Le 24 août 2001, Microsoft livrait Windows XP à la production. Le système, nom de code Whistler, remplaçait à la fois Windows 2000 pour les professionnels et Windows ME pour les particuliers, et faisait passer le grand public sur la base de code Windows NT. C'était la fin de la lignée Windows 9x, de Windows 95 à 98 puis Me.

XP introduisait le menu Démarrer à deux colonnes, une barre des tâches remaniée avec regroupement par application, de nouvelles icônes et des effets visuels. Microsoft a aussi investi dans la rétrocompatibilité pour les anciennes applications. Au lancement, deux éditions étaient proposées : Home et Professional. Les mises à niveau depuis Windows 98 et ME autorisaient les deux, tandis que les utilisateurs de Windows NT 4 et 2000 étaient limités à Professional, qui ajoutait la prise en charge des comptes de domaine et du multiprocesseur.

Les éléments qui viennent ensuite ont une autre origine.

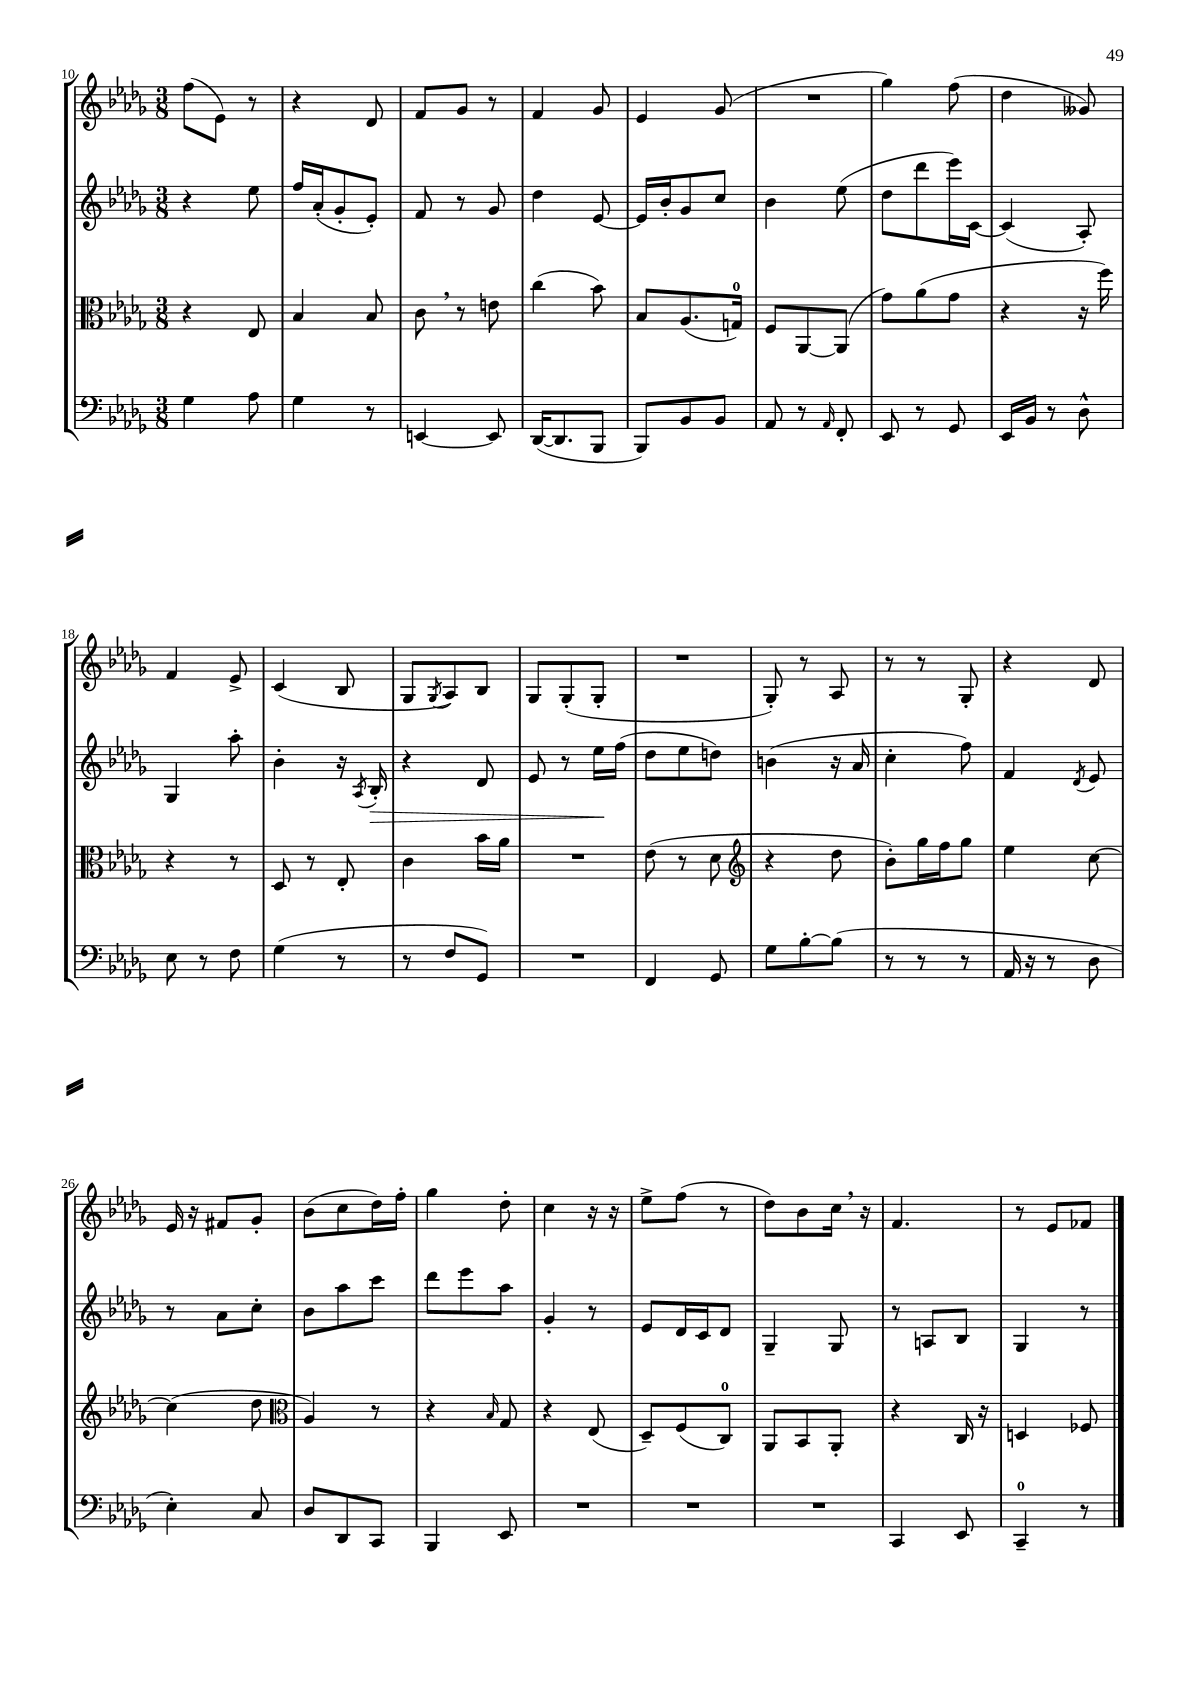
<<
\new StaffGroup <<
\new Staff = "s0" {
    \clef treble \key des \major \numericTimeSignature \time 3/8
    f''8( ees'8) r8 |
    r4 des'8 |
    f'8 ges'8 r8 |
    f'4 ges'8 |
    ees'4 ges'8( |
    R4. |
    ges''4) f''8( |
    des''4 geses'8) |
    f'4 ees'8-> |
    c'4( bes8 |
    ges8 \acciaccatura { ges8 } aes8) bes8 |
    ges8 ges8-.( ges8-. |
    R4. |
    ges8-.) r8 aes8 |
    r8 r8 ges8-. |
    r4 des'8 |
    ees'16 r16 fis'8 ges'8-. |
    bes'8( c''8 des''16) f''16-. |
    ges''4 des''8-. |
    c''4 r16 r16 |
    ees''8-> f''8( r8 |
    des''8) bes'8 c''16 \breathe r16 |
    f'4. |
    r8 ees'8 fes'8 \bar "|." |
}
\new Staff = "s1" {
    \clef treble \key des \major \numericTimeSignature \time 3/8
    r4 ees''8 |
    f''16 aes'16-.( ges'8-. ees'8-.) |
    f'8 r8 ges'8 |
    des''4 ees'8~ |
    ees'16 bes'16-. ges'8 c''8 |
    bes'4 ees''8( |
    des''8 des'''8 ees'''16) c'16~ |
    c'4( aes8-.) |
    ges4 aes''8-. |
    bes'4-. r16 \acciaccatura { aes8 } bes16-.\> |
    r4 des'8 |
    ees'8 r8 ees''16\! f''16( |
    des''8 ees''8 d''8) |
    b'4( r16 aes'16 |
    c''4-. f''8) |
    f'4 \acciaccatura { des'8 } ees'8 |
    r8 aes'8 c''8-. |
    bes'8 aes''8 c'''8 |
    des'''8 ees'''8 aes''8 |
    ges'4-. r8 |
    ees'8 des'16 c'16 des'8 |
    ges4-- ges8 |
    r8 a8 bes8 |
    ges4 r8 \bar "|." |
}
\new Staff = "s2" {
    \clef alto \key des \major \numericTimeSignature \time 3/8
    r4 ees8 |
    bes4 bes8 |
    c'8 \breathe r8 e'8 |
    c''4( bes'8) |
    bes8 aes8.( g16-0) |
    f8 aes,8~ aes,8( |
    ges'8) aes'8( ges'8 |
    r4 r16 f''16) |
    r4 r8 |
    des8 r8 ees8-. |
    c'4 bes'16 aes'16 |
    R4. |
    ees'8( r8 des'8 |
    \clef treble r4 des''8 |
    bes'8-.) ges''16 f''16 ges''8 |
    ees''4 c''8~ |
    c''4( des''8 |
    \clef alto aes4) r8 |
    r4 \grace { bes16 } ges8 |
    r4 ees8( |
    des8--) f8( c8-0) |
    aes,8 bes,8 aes,8-. |
    r4 c16 r16 |
    d4 fes8 \bar "|." |
}
\new Staff = "s3" {
    \clef bass \key des \major \numericTimeSignature \time 3/8
    ges4 aes8 |
    ges4 r8 |
    e,4~ e,8 |
    des,16~( des,8. bes,,8 |
    bes,,8) bes,8 bes,8 |
    aes,8 r8 \grace { aes,16 } f,8-. |
    ees,8 r8 ges,8 |
    ees,16 bes,16 r8 des8-^ |
    ees8 r8 f8 |
    ges4( r8 |
    r8 f8 ges,8) |
    R4. |
    f,4 ges,8 |
    ges8 bes8~-. bes8( |
    r8 r8 r8 |
    aes,16 r16 r8 des8 |
    ees4-.) c8 |
    des8 des,8 c,8 |
    bes,,4 ees,8 |
    R4. |
    R4. |
    R4. |
    c,4 ees,8 |
    c,4-0-- r8 \bar "|." |
}
>>
>>
\layout { \context { \Score currentBarNumber = #10 } }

Le système s'est révélé remarquablement tenace. Le support étendu a pris fin le 8 avril 2014, plus de douze ans après la sortie. La variante embarquée Windows Embedded POSReady 2009 a été maintenue jusqu'au 9 avril 2019. En mai 2019, Microsoft a même publié un correctif exceptionnel pour XP contre une faille des services Bureau à distance, et des mises à jour de sécurité pour XP SP3 sont apparues jusqu'en 2024.

Dans les infrastructures critiques, XP a résisté longtemps. Fin 2016, 90 pour cent des systèmes du National Health Service britannique tournaient encore sous XP. En 2018, la Reserve Bank of India a imposé aux banques du pays une échéance en 2019 pour retirer XP des distributeurs automatiques. Un ancien employé de Microsoft a indiqué à The Register qu'une partie du secteur bancaire mondial continuait d'utiliser Windows Server 2003, le pendant serveur de XP.

La commercialisation en magasin a suivi en octobre 2001. Pour beaucoup d'utilisateurs, XP et son fond d'écran Bliss restent le sommet de la gamme Windows. Son successeur, Windows Vista, a connu un accueil nettement plus frais.